Justiça obriga município de Mirassol D’Oeste a indenizar Ecad por shows sem autorização

Município terá que indenizar Ecad por execução de músicas sem autorização durante evento público em 2024

Reprodução

A Terceira Câmara de Direito Público e Coletivo do Tribunal de Justiça de Mato Grosso decidiu, por unanimidade, manter a condenação do Município de Mirassol D’Oeste ao pagamento de direitos autorais pela realização de shows musicais durante a Expossol 2024.

A ação foi movida pelo Escritório Central de Arrecadação e Distribuição (Ecad), que apontou a execução pública de obras musicais sem autorização prévia dos titulares. Em primeira instância, o município já havia sido condenado ao pagamento de indenização por perdas e danos.

No julgamento, o Tribunal negou o recurso da prefeitura e acolheu parcialmente o pedido do Ecad, determinando que o valor da condenação seja definido na fase de liquidação de sentença. O cálculo deverá considerar 10% sobre o custo musical total do evento, incluindo cachês de artistas, estrutura de som, iluminação e palco.

A defesa do município alegou cerceamento de defesa, ausência de comprovação da execução de músicas protegidas e ilegitimidade do Ecad para cobrança. Todas as preliminares foram rejeitadas. O relator destacou que a contratação de artistas para shows já caracteriza execução pública de obras musicais, gerando a obrigação de pagamento dos direitos autorais.

A decisão também reforçou que a gratuidade do evento não afasta a cobrança. Segundo o entendimento consolidado, a execução pública de músicas exige autorização prévia e pagamento ao Ecad, independentemente da venda de ingressos ou obtenção de lucro.

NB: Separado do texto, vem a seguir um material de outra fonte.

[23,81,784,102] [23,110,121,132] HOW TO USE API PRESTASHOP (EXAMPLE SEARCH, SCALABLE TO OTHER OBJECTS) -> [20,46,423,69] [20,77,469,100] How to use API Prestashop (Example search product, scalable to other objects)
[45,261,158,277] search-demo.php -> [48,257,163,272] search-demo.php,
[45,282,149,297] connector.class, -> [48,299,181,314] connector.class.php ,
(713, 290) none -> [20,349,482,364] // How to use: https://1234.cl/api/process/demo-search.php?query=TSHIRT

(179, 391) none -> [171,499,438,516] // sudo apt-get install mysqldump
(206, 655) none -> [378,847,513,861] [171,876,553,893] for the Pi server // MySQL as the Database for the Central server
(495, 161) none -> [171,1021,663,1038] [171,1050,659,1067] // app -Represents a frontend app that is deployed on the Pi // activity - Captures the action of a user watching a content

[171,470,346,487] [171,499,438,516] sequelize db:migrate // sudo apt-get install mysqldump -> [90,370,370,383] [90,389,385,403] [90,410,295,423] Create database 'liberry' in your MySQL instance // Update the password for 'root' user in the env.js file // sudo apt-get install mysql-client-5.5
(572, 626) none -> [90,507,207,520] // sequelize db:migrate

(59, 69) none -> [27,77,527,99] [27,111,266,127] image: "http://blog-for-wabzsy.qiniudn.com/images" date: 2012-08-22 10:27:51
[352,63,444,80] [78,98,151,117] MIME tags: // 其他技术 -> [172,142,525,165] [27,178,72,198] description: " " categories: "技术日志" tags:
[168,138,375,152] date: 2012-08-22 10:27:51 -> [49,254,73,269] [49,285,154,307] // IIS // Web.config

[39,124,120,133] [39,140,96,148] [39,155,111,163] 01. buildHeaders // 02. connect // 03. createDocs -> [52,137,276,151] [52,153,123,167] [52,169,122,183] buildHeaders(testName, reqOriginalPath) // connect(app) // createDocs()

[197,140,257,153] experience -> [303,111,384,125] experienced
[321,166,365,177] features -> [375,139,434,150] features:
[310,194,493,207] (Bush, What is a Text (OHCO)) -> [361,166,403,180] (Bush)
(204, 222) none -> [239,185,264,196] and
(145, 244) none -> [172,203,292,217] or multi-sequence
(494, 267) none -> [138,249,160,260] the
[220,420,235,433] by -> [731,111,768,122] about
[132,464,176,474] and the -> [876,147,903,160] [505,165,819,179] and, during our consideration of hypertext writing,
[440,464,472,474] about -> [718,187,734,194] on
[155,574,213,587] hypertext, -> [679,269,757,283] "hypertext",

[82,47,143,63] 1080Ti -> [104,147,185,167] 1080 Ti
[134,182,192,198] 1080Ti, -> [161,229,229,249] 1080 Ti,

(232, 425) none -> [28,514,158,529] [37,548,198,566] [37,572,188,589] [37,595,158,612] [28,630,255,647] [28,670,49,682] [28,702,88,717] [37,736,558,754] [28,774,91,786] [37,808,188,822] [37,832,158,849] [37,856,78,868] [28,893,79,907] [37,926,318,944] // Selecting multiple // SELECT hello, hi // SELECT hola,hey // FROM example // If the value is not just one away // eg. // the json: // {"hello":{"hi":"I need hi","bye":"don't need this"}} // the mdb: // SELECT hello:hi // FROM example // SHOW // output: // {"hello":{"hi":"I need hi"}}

Outro ponto analisado foi a tentativa do município de transferir a responsabilidade pelo pagamento aos artistas contratados. O Tribunal entendeu que essa previsão contratual não produz efeitos perante o Ecad, sendo o promotor do evento o responsável direto, com possibilidade de posterior ressarcimento, caso previsto em contrato.

Além da indenização, o município deverá apresentar, na fase de liquidação, os contratos e documentos fiscais do evento para apuração dos custos musicais. Também foi condenado ao reembolso das custas processuais e ao pagamento de honorários advocatícios fixados em 12% sobre o valor final da condenação.